Running Vibe with a Local Model (vLLM)
Vibe Mistral CLI, released this week, is Mistral’s take on the agentic code CLI.
However, one small detail is not documented anywhere: how to make Vibe work with local models instead of Mistral official APIs.
While there is an option local, it will only work for localhost. I however have a dedicated GPU server that I want to integrate.
In this blog, I’ll walk you through how I successfully connected Vibe CLI to a locally hosted model running on vLLM, using Devstral-2-123B-Instruct-2512 as the example.
This makes it possible to use Vibe fully offline.
🌐 Background
Mistral released Devstral-2 and created the Vibe CLI tooling.
Their announcement mentions support for custom providers but does not include instructions for configuring local inference endpoints.
Reference release post:
https://mistral.ai/news/devstral-2-vibe-cli
Fortunately, Vibe internally speaks the OpenAI API protocol, which means it can connect to any server providing that interface — including vllm.
🛠️ Step 1 — Run your model with vLLM
On my setup, I’m running Devstral-2 on a GPU server that has less VRAM than the “official” 4×H100 recommendation.
I was forced to lower the context size to make it possible to fit my GPUs. vLLM makes this possible with memory-tuning flags.
Here’s the exact command I use:
vllm serve Devstral-2-123B-Instruct-2512 --tool-call-parser mistral --enable-auto-tool-choice --tensor-parallel-size 4 --max-model-len 128000 --gpu-memory-utilization 0.9
A few notes on these flags:
-
--tool-call-parser mistral
Keeps tool-calling compatible with how Devstral/Vibe expect function calls to be formatted. -
--enable-auto-tool-choice
Lets the model automatically decide when to call tools instead of hard-coding them. -
--tensor-parallel-size 4
Splits the model across 4 GPUs so you don’t need a single massive card. -
--max-model-len 128000
Bumps the context window while still staying within the practical limits of your VRAM. -
--gpu-memory-utilization 0.9
Pushes each GPU close to its memory limits so the model fits on smaller hardware.

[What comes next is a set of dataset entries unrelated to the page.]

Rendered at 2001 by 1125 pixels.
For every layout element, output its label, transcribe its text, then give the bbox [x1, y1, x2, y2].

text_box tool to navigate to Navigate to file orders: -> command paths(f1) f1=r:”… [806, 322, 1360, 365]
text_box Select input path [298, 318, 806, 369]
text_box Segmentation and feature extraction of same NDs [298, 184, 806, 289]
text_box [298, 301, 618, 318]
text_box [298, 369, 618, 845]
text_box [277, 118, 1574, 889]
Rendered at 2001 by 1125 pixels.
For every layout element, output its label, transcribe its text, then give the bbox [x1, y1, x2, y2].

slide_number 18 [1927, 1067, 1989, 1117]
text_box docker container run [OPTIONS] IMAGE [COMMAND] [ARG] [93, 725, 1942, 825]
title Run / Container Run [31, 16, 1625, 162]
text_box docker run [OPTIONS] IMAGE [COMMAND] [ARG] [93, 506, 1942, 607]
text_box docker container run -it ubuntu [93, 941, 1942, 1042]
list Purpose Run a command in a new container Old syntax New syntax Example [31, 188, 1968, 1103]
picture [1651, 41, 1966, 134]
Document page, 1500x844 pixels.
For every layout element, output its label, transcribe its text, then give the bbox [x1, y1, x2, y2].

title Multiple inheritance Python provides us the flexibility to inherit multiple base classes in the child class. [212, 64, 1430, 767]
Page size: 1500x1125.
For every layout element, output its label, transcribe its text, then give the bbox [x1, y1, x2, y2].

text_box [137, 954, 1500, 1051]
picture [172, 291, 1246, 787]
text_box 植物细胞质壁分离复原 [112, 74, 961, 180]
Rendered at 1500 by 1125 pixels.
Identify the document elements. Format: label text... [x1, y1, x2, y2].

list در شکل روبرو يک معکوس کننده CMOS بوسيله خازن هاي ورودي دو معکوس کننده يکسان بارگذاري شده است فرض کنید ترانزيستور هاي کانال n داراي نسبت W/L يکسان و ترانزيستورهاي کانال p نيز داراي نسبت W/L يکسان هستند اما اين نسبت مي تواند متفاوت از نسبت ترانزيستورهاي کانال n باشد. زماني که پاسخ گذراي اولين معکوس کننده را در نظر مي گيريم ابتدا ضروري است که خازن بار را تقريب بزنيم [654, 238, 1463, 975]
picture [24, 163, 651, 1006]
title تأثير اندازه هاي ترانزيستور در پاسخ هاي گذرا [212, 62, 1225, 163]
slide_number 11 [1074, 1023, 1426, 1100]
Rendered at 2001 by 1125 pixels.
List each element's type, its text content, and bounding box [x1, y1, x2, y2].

Once running, vLLM exposes an OpenAI-compatible endpoint at:
http://YOUR-IP:8000/v1
This is exactly what Vibe expects.
📝 Step 2 — Configure Vibe to use your local model
Install and run Vibe CLI, this will create a configuration file:
~/.vibe/config.toml
And add:
[[providers]]
name = "vllm"
api_base = "http://some-ip:8000/v1"
api_key_env_var = ""
api_style = "openai"
backend = "generic"
[[models]]
name = "Devstral-2-123B-Instruct-2512"
provider = "vllm"
alias = "vllm"
temperature = 0.2
input_price = 0.0
output_price = 0.0
Explanation
- api_base — Points Vibe to your local vLLM server
- api_key_env_var = "" — vLLM does not require authentication
- api_style = “openai” — tells Vibe to speak OpenAI-formatted requests
- backend = “generic” — required for non-Mistral providers
- input/output pricing — set to zero for local usage
- alias — lets you call your model simply as
vllminside Vibe
▶️ Step 3 — Run Vibe with your local model
Now you can select the model in Vibe:
/model
And you now should be able to see vllm as a provider.

🎉 Result
With this small configuration file, Vibe works perfectly with vLLM or could work with any other OpenAI compatible endpoint.